Under the workers’ compensation regulations, it is the duty of the employer to make all reasonable efforts to assist the injured worker in participating in a rehabilitation program. These efforts include provision of re-employment opportunities upon a release to work if the position is available and assistance in the use of transitional, part-time, modified, and alternate employment. The regulations also place a duty of cooperation upon the employer with the injured worker’s rehabilitation providers. The regulations recommend an open dialogue between the health care providers, the rehabilitation providers, and the employer in an effort to create a better understanding of the injured worker’s job duties. An injured worker must be found to be at maximum medical improvement before he or she can return to work. Additionally, medical authorization must be given by a treating physician showing that the injured worker is able to return to light duty or full duty, and an assessment must be made as to whether the employee can safely perform essential functions of the pre-injury position.

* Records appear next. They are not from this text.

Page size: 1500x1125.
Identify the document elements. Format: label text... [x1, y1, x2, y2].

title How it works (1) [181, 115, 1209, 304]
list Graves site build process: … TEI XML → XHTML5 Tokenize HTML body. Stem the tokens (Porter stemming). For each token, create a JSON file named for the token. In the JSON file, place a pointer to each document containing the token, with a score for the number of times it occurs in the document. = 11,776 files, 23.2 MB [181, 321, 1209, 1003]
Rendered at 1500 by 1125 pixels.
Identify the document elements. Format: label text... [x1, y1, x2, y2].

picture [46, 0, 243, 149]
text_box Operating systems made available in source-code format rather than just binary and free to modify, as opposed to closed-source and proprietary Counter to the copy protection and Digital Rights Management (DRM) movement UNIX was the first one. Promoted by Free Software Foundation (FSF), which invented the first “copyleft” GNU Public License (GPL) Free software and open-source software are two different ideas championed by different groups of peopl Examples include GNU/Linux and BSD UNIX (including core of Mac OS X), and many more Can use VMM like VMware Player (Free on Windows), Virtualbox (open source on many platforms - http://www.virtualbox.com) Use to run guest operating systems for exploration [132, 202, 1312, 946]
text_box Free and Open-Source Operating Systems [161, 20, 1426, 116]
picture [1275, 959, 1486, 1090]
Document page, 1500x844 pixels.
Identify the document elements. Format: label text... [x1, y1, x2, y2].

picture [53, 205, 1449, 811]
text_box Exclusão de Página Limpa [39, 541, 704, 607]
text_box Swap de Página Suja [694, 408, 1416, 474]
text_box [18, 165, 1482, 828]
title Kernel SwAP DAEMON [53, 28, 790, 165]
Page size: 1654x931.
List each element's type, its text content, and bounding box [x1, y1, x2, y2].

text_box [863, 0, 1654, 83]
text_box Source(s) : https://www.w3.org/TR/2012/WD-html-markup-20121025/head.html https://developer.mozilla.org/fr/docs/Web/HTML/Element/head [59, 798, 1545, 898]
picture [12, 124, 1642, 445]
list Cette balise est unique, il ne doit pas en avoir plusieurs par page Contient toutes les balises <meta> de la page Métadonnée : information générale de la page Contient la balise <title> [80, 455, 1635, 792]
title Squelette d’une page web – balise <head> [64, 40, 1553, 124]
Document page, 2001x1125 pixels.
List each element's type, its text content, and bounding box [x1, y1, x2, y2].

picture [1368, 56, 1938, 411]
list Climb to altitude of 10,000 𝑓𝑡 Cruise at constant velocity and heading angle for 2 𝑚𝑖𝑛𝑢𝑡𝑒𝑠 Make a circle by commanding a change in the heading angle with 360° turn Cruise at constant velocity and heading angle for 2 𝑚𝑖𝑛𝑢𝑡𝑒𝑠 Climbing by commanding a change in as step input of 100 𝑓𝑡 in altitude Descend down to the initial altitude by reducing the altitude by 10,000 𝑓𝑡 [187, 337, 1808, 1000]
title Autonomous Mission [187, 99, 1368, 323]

West Virginia workers’ compensation law specifically provides that no employer shall discriminate in any manner against any of his present or former employees because of that employee’s receipt, or attempt to receive, worker’s compensation benefits under the workers’ compensation program. An employer cannot terminate an injured employee while that employee is receiving or eligible to receive temporary total disability benefits, unless the injured employee has committed a wholly separate dischargeable offense.
It is also considered a discriminatory practice if the employer fails to reinstate an employee who has sustained a compensable injury to the employee’s former position of employment upon demand for such reinstatement. Provided, however, that the position is available and the employee is not disabled from performing the duties of such position. If that former position is not available, the employer is required to reinstate the employee to another available comparable position, which the employee is capable of performing. A comparable position is defined as a position which is comparable as to wages, working conditions, and, to the extent reasonably practical, duties to the position held at the time of injury. A written statement from a duly licensed physician shall be prima facie evidence that the worker is able to perform such duties. In the event that neither the former position nor a comparable position is available, the employee shall have a right to preferential recall to any job which the injured employee is capable of performing which becomes open after the injured employee notifies the employer that he or she desires reinstatement. This preferential recall shall be in effect for one (1) year from the date the injured employee notifies the employer that he or she desires reinstatement.
Returning an injured worker to work as soon as practicably possible works to the employer’s benefit, as it helps to defray worker’s compensation costs and other employment costs related to the injured employee’s position. Importantly, if the employer fails to properly assist in returning the injured employee to work, the employer may find itself the subject of a worker’s compensation discrimination lawsuit.